Nothing but the lines below between the line holding "left elbow: (388, 962)" and the line holding "left back paw: (108, 931)", inclusive, should appear in the answer, each set down exactly.

*** Opening Exercise data ***

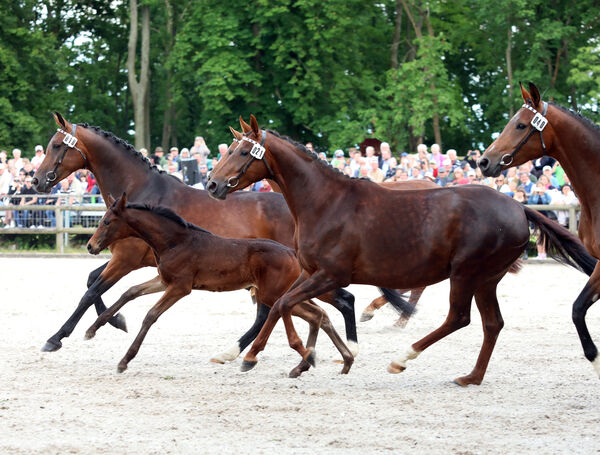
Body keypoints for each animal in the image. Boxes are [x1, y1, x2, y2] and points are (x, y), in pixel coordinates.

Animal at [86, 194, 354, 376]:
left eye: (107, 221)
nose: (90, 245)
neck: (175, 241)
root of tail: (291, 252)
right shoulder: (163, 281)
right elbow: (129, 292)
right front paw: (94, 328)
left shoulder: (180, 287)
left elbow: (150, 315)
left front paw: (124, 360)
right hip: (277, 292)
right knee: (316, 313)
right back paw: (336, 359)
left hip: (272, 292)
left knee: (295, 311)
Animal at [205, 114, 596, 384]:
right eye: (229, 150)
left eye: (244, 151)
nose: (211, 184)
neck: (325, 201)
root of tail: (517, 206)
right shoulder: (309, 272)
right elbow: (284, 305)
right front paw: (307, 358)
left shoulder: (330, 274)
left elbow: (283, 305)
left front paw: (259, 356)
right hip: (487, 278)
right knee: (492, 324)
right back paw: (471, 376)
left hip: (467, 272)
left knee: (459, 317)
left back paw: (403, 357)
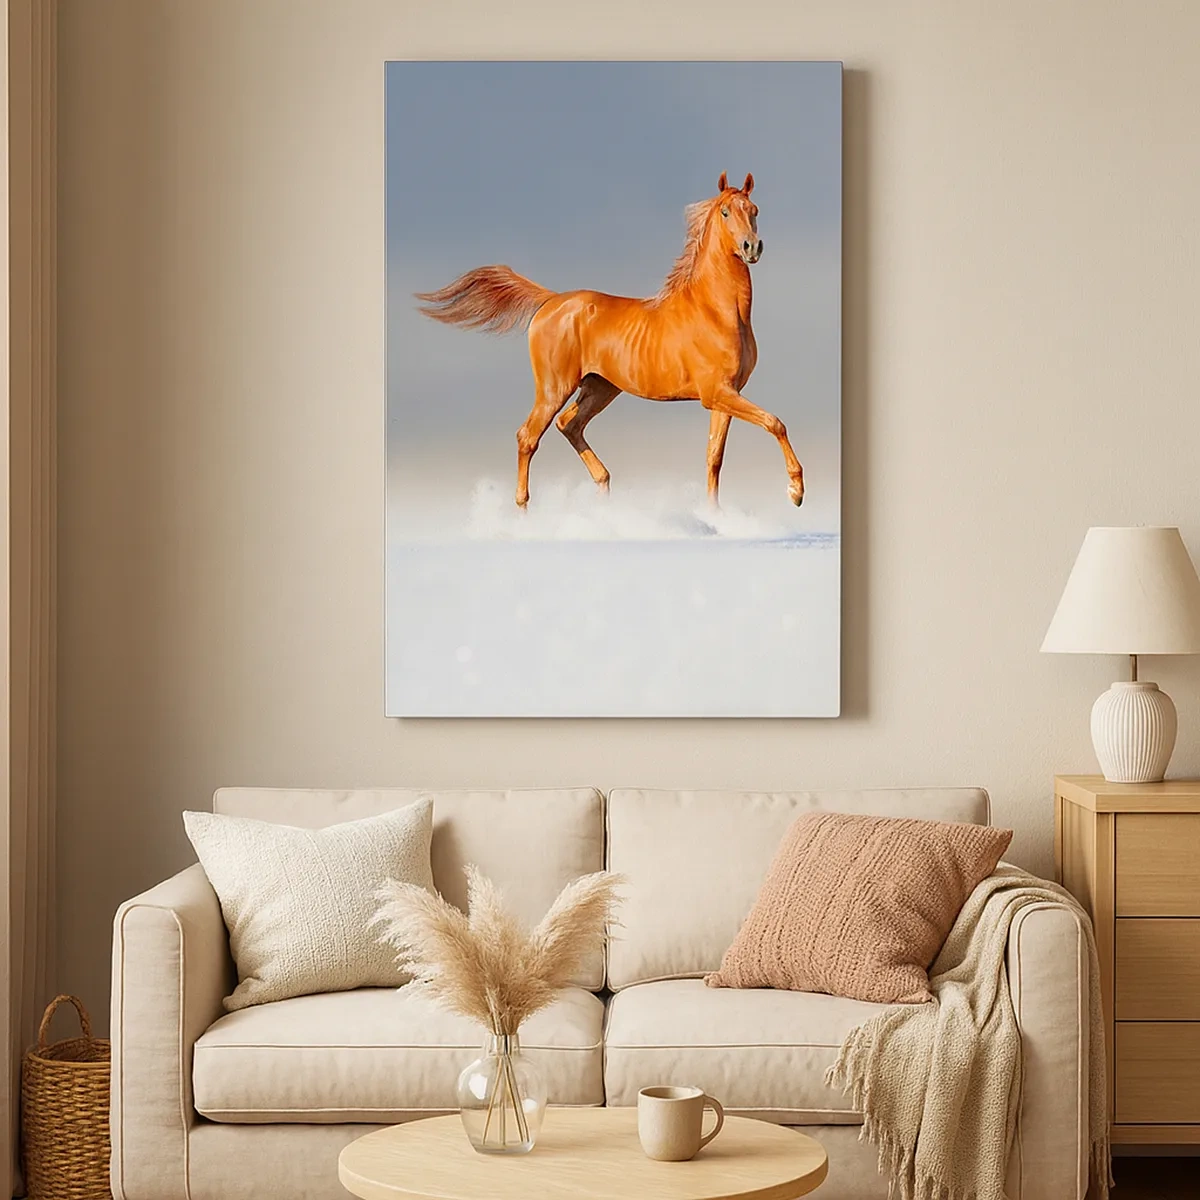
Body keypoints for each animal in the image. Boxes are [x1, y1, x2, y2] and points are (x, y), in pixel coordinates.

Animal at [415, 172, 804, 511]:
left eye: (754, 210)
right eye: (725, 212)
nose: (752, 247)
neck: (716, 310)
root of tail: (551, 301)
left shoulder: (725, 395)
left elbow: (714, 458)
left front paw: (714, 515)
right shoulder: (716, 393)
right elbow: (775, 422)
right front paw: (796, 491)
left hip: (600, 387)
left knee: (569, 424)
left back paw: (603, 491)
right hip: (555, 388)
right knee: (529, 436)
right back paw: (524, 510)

*** Closing Exercise data ***
*** Opening Exercise data ***

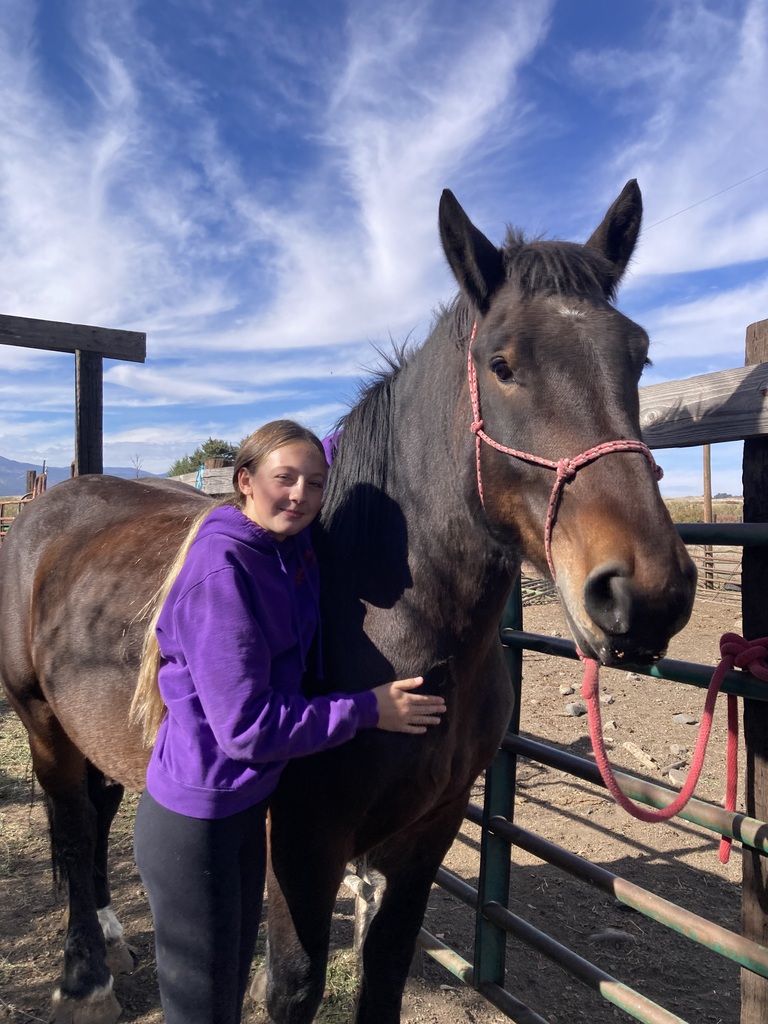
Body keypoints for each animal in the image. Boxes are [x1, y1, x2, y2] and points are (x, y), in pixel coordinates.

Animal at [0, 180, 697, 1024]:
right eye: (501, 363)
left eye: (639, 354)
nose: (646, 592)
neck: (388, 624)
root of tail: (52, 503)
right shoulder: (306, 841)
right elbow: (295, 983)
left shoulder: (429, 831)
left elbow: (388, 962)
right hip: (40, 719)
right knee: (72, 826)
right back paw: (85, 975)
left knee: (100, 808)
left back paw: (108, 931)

*** Closing Exercise data ***

* Output for this task:
left elbow: (388, 962)
right hip: (40, 719)
right knee: (72, 826)
right back paw: (85, 975)
left knee: (100, 808)
left back paw: (108, 931)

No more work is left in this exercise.